● ZIEL DER AUFGABE: Zähle alle Personen auf, die im Interview zur No-Billag-Initiative mit Vor- und Nachnamen genannt werden. Führe jede Person nur einmal auf.

Medienministerin Doris Leuthard kritisiert die Initianten – und sagt, warum sie sich von der Initiative nicht aus dem Amt drängen lassen will.

15.01.18 - 04:30 Uhr
Politik
Kein Plan B: «Bei einem Ja zu No Billag bleibt nichts anderes, als die SRG geordnet zu liquidieren», sagt Bundesrätin Doris Leuthard.
Kein Plan B: «Bei einem Ja zu No Billag bleibt nichts anderes, als die SRG geordnet zu liquidieren», sagt Bundesrätin Doris Leuthard.
KEYSTONE

Seit Monaten tobt der Abstimmungskampf, allmählich rückt der 4. März näher: Zu ihrem ersten ausführlichen Interview zur No-Billag-Initiative empfängt Doris Leuthard die «Südostschweiz» in ihrem Büro in Bern. Die CVP-Bundesrätin ist guter Laune – und will gleich zu Beginn etwas klarstellen.

Frau Leuthard, wie man hört, planen Sie, nach der No-Billag-Abstimmung zurückzutreten. Stimmt das?

Ich lasse mir den Rücktritt nicht diktieren und staune etwas, wie es in der Gerüchteküche brodelt. Dass sich eine Partei im Hinblick auf einen sich abzeichnenden Wechsel vorbereitet, ist normal. Der Rücktritt ist aber für jeden Bundesrat eine persönliche Angelegenheit, über die erst geredet wird, wenn es so weit ist. Ich bin nach wie vor mit viel Freude an der Arbeit!

Im Kampf gegen No Billag können Sie auf prominente Unterstützer zählen. Welcher Mitstreiter macht Ihnen am meisten Freude: Mike Müller, Roger Schawinski oder Susanne Wille?

Mir bereiten alle Freude. Es ist wichtig, dass Profis aus dem Medien-, Kultur- und Sportbereich aus ihrer eigenen Welt erklären, was eine Annahme der Initiative für unser Land bedeuten würde. Es käme zu einem Wechsel vom öffentlichen Rundfunk zu einer rein kommerziellen Finanzierung von Radio und Fernsehen. Wir haben es mit einer komplexen Situation zu tun, es wird sehr vieles erzählt, bei dem ich die Stirn runzeln muss. Da braucht es Praktiker, die die Situation glaubwürdig analysieren.

Was bringt Sie zum Stirnrunzeln? Wird in diesem Abstimmungskampf mehr geflunkert und gelogen als in anderen?

Es wird schon sehr vieles behauptet, was nicht stimmt. Darum sind wir darauf angewiesen, dass Falschbehauptungen, wie sie in den letzten Tagen kursierten, widerlegt werden.

Sie sprechen die Planspiele von Hans-Ulrich Bigler an: Der Direktor des Gewerbeverbands hat vorgerechnet, wie sich die SRG auch bei einem Ja zu No Billag aufrechterhalten liesse. Zweifeln Sie an den mathematischen Fähigkeiten von Herrn Bigler?

● GESAMMELTE DATEN:
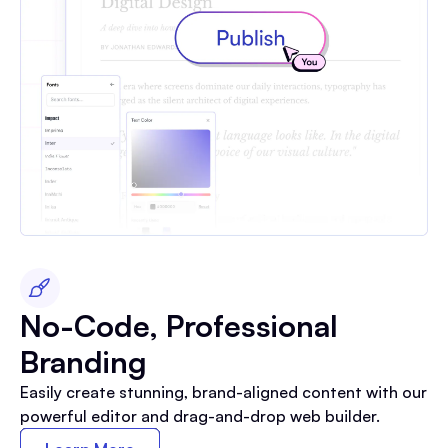
No-Code, Professional
Branding
Easily create stunning, brand-aligned content with our
powerful editor and drag-and-drop web builder.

● ERGEBNIS DER ÜBUNG: Doris Leuthard, Mike Müller, Roger Schawinski, Susanne Wille, Hans-Ulrich Bigler